Little White Dense Attractor
When a Super Massive star dies out of a Supernova, there are two outcomes - Neutron Star or Black Hole. If the dying star had a mass of 1.5 to 3 Solar masses, then it forms a Neutron Star. If the core of the star had a mass greater than 3 Solar masses, it forms a Black Hole. Here in this blog, I'm going to talk something about the Neutron Stars.
Neutron Stars are fascinating creations in the cosmos. When the star explodes in a Supernova, the remaining core (1.5 to 3 Solar Masses) begins to contract under its own gravity. The atoms collapse as the electrons crash into the nucleus to form neutrons. This process continues untill all the atoms in the remnant core collapse, and an approximately 10km wide ball of densely packed neutrons is formed, and hence the name.
Neutron Stars are so dense, that a teaspoonful would weigh about a Billion tons. Neutron Stars are observed as Pulsars, so-called because they rotate rapidly and emit two beams of radio waves, which sweep across the sky and are detected as short pulses.

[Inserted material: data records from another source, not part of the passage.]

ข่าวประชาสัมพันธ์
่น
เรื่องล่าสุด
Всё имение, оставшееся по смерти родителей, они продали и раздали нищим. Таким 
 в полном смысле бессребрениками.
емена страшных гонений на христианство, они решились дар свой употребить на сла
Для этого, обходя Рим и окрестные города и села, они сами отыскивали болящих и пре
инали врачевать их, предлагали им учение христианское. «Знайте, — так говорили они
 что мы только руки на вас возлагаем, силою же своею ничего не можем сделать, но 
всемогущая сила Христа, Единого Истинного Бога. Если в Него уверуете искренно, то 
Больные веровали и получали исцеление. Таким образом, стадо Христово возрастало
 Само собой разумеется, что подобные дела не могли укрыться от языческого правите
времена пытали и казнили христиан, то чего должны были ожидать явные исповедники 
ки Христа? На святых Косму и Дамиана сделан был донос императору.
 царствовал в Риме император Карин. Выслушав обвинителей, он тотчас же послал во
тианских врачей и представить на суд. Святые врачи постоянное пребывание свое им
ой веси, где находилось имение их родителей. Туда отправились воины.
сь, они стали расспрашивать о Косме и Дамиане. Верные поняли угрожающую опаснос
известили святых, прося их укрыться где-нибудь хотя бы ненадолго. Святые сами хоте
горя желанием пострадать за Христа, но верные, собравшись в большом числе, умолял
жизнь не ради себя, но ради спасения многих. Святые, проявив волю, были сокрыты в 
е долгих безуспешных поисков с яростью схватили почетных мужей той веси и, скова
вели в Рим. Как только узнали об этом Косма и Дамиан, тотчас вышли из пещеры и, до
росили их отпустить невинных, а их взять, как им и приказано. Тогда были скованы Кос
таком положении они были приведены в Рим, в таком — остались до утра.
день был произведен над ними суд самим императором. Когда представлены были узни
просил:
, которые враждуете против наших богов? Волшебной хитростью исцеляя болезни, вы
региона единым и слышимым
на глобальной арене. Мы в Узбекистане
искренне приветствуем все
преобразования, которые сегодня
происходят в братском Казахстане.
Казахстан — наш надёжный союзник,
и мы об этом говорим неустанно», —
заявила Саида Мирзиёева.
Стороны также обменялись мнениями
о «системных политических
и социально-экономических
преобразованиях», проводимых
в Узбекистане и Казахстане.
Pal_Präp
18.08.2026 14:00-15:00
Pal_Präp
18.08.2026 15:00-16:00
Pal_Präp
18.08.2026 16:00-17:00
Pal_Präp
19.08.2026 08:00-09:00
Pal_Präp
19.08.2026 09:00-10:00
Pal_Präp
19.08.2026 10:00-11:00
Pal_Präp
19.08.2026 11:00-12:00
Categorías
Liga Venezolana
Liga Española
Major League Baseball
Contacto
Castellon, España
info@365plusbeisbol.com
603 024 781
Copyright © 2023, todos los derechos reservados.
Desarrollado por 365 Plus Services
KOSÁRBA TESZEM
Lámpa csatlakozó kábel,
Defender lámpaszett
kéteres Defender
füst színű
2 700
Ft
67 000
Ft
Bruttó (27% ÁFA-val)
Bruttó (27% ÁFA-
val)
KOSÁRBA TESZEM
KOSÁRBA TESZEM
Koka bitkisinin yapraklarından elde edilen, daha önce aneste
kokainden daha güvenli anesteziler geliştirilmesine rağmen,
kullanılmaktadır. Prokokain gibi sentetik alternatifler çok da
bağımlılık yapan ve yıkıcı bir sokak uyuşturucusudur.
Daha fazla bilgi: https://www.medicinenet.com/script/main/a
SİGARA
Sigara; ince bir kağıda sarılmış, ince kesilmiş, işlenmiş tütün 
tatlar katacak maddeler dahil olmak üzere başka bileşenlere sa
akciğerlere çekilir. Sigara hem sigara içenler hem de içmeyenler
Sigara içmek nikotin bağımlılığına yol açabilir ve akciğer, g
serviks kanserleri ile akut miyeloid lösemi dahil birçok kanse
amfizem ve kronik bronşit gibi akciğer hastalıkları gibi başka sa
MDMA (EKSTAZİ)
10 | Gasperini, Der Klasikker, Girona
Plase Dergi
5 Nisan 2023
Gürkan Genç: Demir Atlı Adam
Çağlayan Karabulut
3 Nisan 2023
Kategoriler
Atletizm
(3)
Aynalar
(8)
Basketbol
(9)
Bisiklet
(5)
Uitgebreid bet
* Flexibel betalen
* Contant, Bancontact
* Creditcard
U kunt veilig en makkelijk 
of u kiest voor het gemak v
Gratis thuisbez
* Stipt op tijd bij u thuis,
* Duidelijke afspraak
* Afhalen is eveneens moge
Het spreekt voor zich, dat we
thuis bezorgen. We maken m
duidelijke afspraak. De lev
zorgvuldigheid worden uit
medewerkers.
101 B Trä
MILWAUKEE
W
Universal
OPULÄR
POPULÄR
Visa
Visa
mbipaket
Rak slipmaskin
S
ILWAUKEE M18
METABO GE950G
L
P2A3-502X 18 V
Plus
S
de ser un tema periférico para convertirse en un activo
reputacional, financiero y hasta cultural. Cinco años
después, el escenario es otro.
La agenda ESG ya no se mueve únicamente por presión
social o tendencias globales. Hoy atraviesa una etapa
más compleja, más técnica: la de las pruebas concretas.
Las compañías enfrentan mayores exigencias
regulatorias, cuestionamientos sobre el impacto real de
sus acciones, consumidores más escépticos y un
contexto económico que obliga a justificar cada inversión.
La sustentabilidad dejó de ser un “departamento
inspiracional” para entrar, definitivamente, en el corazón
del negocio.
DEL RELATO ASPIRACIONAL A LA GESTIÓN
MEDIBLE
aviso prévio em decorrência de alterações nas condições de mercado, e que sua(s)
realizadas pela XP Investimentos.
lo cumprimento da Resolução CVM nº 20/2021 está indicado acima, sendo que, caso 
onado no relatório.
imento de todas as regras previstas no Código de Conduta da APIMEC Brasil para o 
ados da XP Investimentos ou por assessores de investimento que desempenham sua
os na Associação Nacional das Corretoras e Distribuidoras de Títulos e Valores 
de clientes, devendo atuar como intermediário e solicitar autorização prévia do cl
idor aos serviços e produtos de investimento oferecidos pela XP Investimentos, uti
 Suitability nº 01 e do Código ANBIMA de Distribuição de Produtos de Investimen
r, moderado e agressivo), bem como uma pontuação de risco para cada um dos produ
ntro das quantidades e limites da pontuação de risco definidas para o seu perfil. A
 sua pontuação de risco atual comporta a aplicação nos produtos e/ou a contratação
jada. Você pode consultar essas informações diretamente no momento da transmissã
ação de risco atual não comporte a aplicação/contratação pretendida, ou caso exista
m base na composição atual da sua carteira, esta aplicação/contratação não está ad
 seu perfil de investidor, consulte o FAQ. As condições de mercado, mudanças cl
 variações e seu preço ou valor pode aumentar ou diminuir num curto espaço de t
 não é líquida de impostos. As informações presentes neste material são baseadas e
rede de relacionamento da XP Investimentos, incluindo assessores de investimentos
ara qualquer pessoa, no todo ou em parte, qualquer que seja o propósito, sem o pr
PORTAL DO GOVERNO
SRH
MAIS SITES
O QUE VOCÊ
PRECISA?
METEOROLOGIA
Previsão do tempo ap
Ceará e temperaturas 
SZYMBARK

Their gravitational pull is not as strong as that of Black Holes, but is pretty much close. Almost nothing can escape their gravitational pull, except Electromagnetic radiations (light in short). On average, gravity on a neutron star is 2 billion times stronger than gravity on Earth. In fact, it's strong enough to significantly bend radiation from the star in a process known as gravitational lensing, allowing astronomers to see some of the back side of the star. If, under some circumstances, two Neutron Stars collide, it causes the most powerful explosion in the known universe, called the Gamma Ray Burst.